The investigation into yesterday's crash will focus on the aircraft, the crew's pre-flight briefing, planning and their competency and training.
Investigators will today sift through the wreckage of the RNZAF Iroquois helicopter, one of three that left Ohakea Air Base for Anzac Day services in Wellington but crashed in hills 40km northwest of the city at about 6am.
Air Vice-Marshal Graham Lintott told a conference at Ohakea Air Base yesterday that it was too early to know the cause but said something went "very, very wrong".
The investigation will also look at who was in charge of the controls and whether the pilots, who had night vision goggles on board, were using them at the time of the crash.
The Iroquois does not carry a black box but Air Vice-Marshal Lintott, who thought there could be evidence from the wreck's instrumentation, was confident the cause of the crash would be determined.

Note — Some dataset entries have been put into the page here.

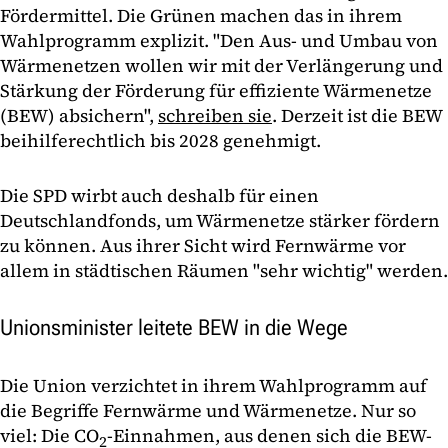
Fördermittel. Die Grünen machen das in ihrem
Wahlprogramm explizit. "Den Aus- und Umbau von
Wärmenetzen wollen wir mit der Verlängerung und
Stärkung der Förderung für effiziente Wärmenetze
(BEW) absichern",
schreiben sie
. Derzeit ist die BEW
beihilferechtlich bis 2028 genehmigt.
Die SPD wirbt auch deshalb für einen
Deutschlandfonds, um Wärmenetze stärker fördern
zu können. Aus ihrer Sicht wird Fernwärme vor
allem in städtischen Räumen "sehr wichtig" werden.
Unionsminister leitete BEW in die Wege
Die Union verzichtet in ihrem Wahlprogramm auf
die Begriffe Fernwärme und Wärmenetze. Nur so
viel: Die CO
-Einnahmen, aus denen sich die BEW-
2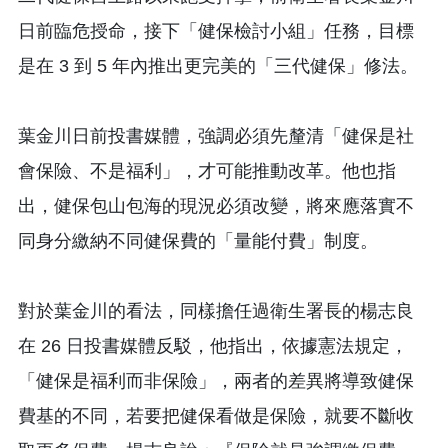
日前臨危授命，接下「健保檢討小組」任務，目標
是在 3 到 5 年內推出更完美的「三代健保」修法。
葉金川日前投書媒體，強調必須先釐清「健保是社
會保險、不是福利」，才可能推動改革。他也指
出，健保包山包海的現況必須改變，將來應落實不
同身分繳納不同健保費的「量能付費」制度。
對於葉金川的看法，同樣擔任過衛生署長的楊志良
在 26 日投書媒體反駁，他指出，依據憲法規定，
「健保是福利而非保險」，兩者的差異將導致健保
費基的不同，若要把健保看做是保險，就要不斷收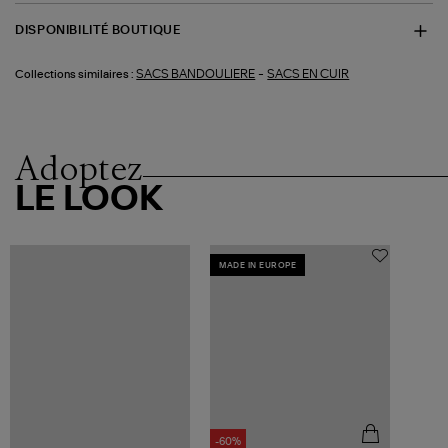
DISPONIBILITÉ BOUTIQUE
-
SACS BANDOULIERE
SACS EN CUIR
Collections similaires :
Adoptez
LE LOOK
MADE IN EUROPE
-60%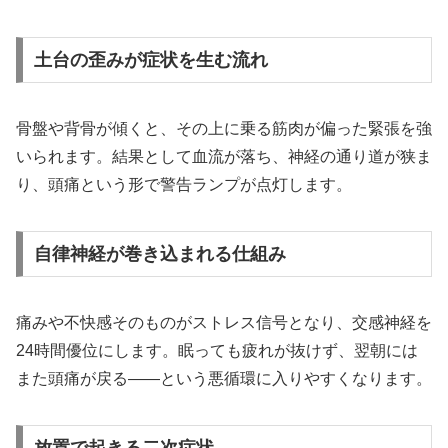
土台の歪みが症状を生む流れ
骨盤や背骨が傾くと、その上に乗る筋肉が偏った緊張を強
いられます。結果として血流が落ち、神経の通り道が狭ま
り、頭痛という形で警告ランプが点灯します。
自律神経が巻き込まれる仕組み
痛みや不快感そのものがストレス信号となり、交感神経を
24時間優位にします。眠っても疲れが抜けず、翌朝には
また頭痛が戻る——という悪循環に入りやすくなります。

"And, of course, we had two crews who can tell us what happened up to the point that they remember being in contact," he said.
"The accident investigators who are very adept at putting together this jigsaw puzzle I'm sure, in time, will be able to tell us what happened."

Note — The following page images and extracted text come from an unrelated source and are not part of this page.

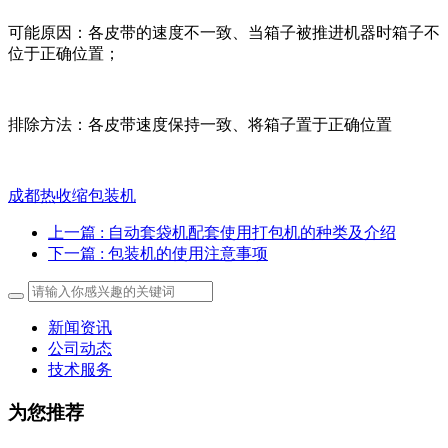
可能原因：各皮带的速度不一致、当箱子被推进机器时箱子不
位于正确位置；
排除方法：各皮带速度保持一致、将箱子置于正确位置
成都热收缩包装机
上一篇
: 自动套袋机配套使用打包机的种类及介绍
下一篇
: 包装机的使用注意事项
新闻资讯
公司动态
技术服务
为您推荐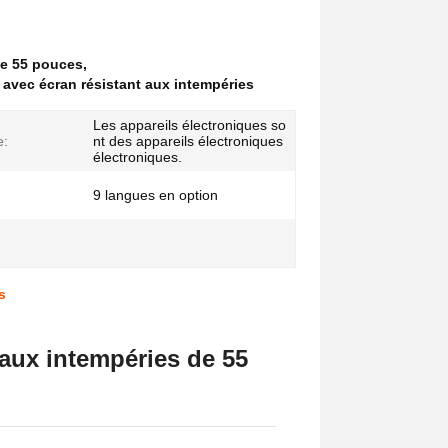
 de 55 pouces
,
 avec écran résistant aux intempéries
Les appareils électroniques so
e:
nt des appareils électroniques
électroniques.
9 langues en option
s
 aux intempéries de 55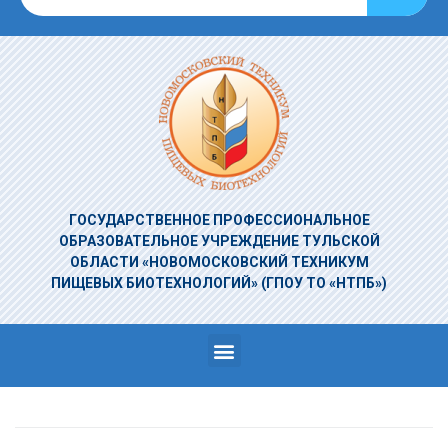
ГОСУДАРСТВЕННОЕ ПРОФЕССИОНАЛЬНОЕ
ОБРАЗОВАТЕЛЬНОЕ УЧРЕЖДЕНИЕ
ТУЛЬСКОЙ
ОБЛАСТИ «НОВОМОСКОВСКИЙ ТЕХНИКУМ
ПИЩЕВЫХ БИОТЕХНОЛОГИЙ»
(ГПОУ ТО «НТПБ»)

A court of inquiry was being convened by the Air Force.
Air Vice-Marshal Lintott said the airmen would not have been authorised to undertake this flight "if we didn't have the full confidence in their capabilities, their professionalism [and] health to do that flight."
Helipro chief executive Rick Lucas, whose Pukerua Bay farm is about 1km from the crash site, told the Herald he had offered his personal helicopter to assist rescue efforts.
He said poor weather conditions should not have affected pilot or helicopter performance.
"They [the pilots] would have been operating under visual flight rules so they would have had to see land or water below them so there was nothing in the conditions that would have impeded them," said Mr Lucas.
Alan Beck, of Beck Helicopters, said the Iroquois was one of the world's most reliable helicopters.
Mr Beck, who has flown Bell helicopters for 38 years and bought the first restricted category ex-military Iroquois to New Zealand in 1990, said the US military were shutting down their Apache and the Blackhawk builds to go back to the Iroquois.
"Around the world the people that run these things commercially and in the military know they are one of the most robust helicopters ever made."
Aviation commentator Peter Clark said while the iroquois fleet were overdue for replacement, the RNZAF had maintained them to an incredibly high standard. "You could probably say these machines are better now than the day we bought them."